• _Document extract_:
++++++++++++++++++++

Children Come First: A Report to Parliament Reviewing the Provisions and Operation of the Federal Child Support Guidelines - Volume 2
1. FEDERAL-PROVINCIAL-TERRITORIAL COMMITTEES
FEDERAL-PROVINCIAL-TERRITORIAL FAMILY LAW COMMITTEE
The Federal-Provincial-Territorial Family Law Committee (Family Law Committee) was instrumental in developing the Federal Child Support Guidelines. Established as a standing committee reporting to the deputy ministers of justice in 1981, the Committee comprises the director of family law policy in each of the jurisdictions. To ensure that the Guidelines were successfully implemented across the nation, the Family Law Committee gave this responsibility to the newly created Federal-Provincial-Territorial Task Force on the Implementation of Child Support Reforms.
FEDERAL-PROVINCIAL-TERRITORIAL TASK FORCE ON THE IMPLEMENTATION OF CHILD SUPPORT REFORMS
The federal, provincial, and territorial deputy ministers created the Federal-Provincial-Territorial Task Force on the Implementation of Child Support Reforms (FPT Task Force) in 1996 to coordinate the introduction of the C-41 reforms and the review of the Federal Child Support Guidelines. The Family Law Committee remained responsible for inter-governmental collaboration on substantive child support policy issues. The interdisciplinary FPT Task Force comprised representatives from the provinces and territories and the federal Department of Justice. Valuable help came from standing subcommittees and ad hoc working groups including those working on enforcement, research, reciprocal maintenance and support orders, and computer technology.
FEDERAL-PROVINCIAL-TERRITORIAL MAINTENANCE ENFORCEMENT PROGRAM DIRECTORS
Senior managers from different governments who run enforcement programs meet to discuss how their programs are run and to share and solve problems.
SUBCOMMITTEE ON ENFORCEMENT
This subcommittee comprises regional members who get input from the enforcement programs in their regions on all the work the subcommittee does. Established in 1996, its role is to identify, recommend, develop and implement support enforcement initiatives.
RECIPROCAL ENFORCEMENT OF SUPPORT ORDERS (REMO-RESO) WORKING GROUP
This working group came together in 1998. Members include officials from each province and territory and the Government of Canada, all of whom are responsible for or familiar with reciprocal support legislation, policy, procedures, reciprocity negotiation, and analysis within Canada and abroad. The working group discusses ways to more efficiently establish, vary, and recognize inter-jurisdictional support orders.
RESEARCH SUBCOMMITTEE
The Research Subcommittee includes at least one representative from each province and territory, a representative from Statistics Canada's Canadian Centre for Justice Statistics, and a representative from Treasury Board of Canada, Secretariat. The Subcommittee establishes short- and long-term research requirements and promotes cooperation and collaboration on research activities of mutual interest.

++++++++++++++++++++

• _Records for processing_:
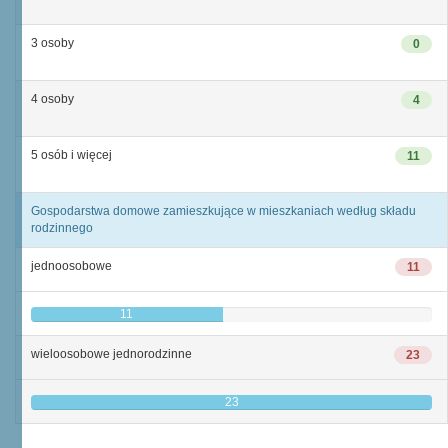
3 osoby
0
4 osoby
4
5 osób i więcej
11
Gospodarstwa domowe zamieszkujące w mieszkaniach według składu
rodzinnego
jednoosobowe
11
11
wieloosobowe jednorodzinne
23
23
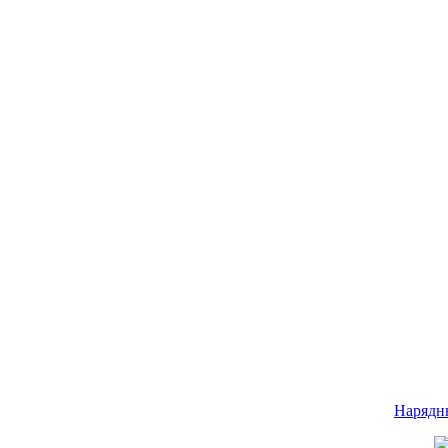
Нарядн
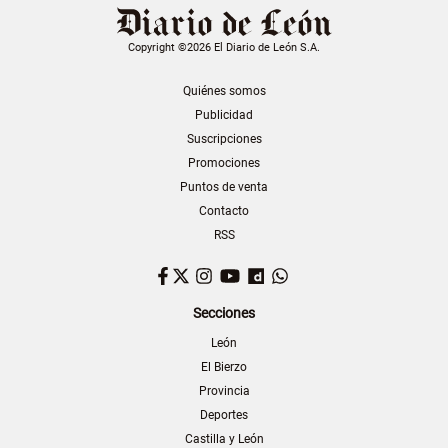
Copyright ©2026 El Diario de León S.A.
Quiénes somos
Publicidad
Suscripciones
Promociones
Puntos de venta
Contacto
RSS
Facebook
Twitter
Instagram
YouTube
Dailymotion
WhatsApp
Secciones
León
El Bierzo
Provincia
Deportes
Castilla y León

++++++++++++++++++++

• _Request 1_:
Set down everything in the child support report from "RECIPROCAL ENFORCEMENT OF" down to "inter-jurisdictional support orders.", word for word.
• _Request 2_:
Extract every line of the rows above as it stands, leaving out the pictures.

• _Reply 1_:
RECIPROCAL ENFORCEMENT OF SUPPORT ORDERS (REMO-RESO) WORKING GROUP
This working group came together in 1998. Members include officials from each province and territory and the Government of Canada, all of whom are responsible for or familiar with reciprocal support legislation, policy, procedures, reciprocity negotiation, and analysis within Canada and abroad. The working group discusses ways to more efficiently establish, vary, and recognize inter-jurisdictional support orders.

• _Reply 2_:
3 osoby
0
4 osoby
4
5 osób i więcej
11
Gospodarstwa domowe zamieszkujące w mieszkaniach według składu
rodzinnego
jednoosobowe
11
11
wieloosobowe jednorodzinne
23
23
Нарядн
Copyright ©2026 El Diario de León S.A.
Quiénes somos
Publicidad
Suscripciones
Promociones
Puntos de venta
Contacto
RSS
Facebook
Twitter
Instagram
YouTube
Dailymotion
WhatsApp
Secciones
León
El Bierzo
Provincia
Deportes
Castilla y León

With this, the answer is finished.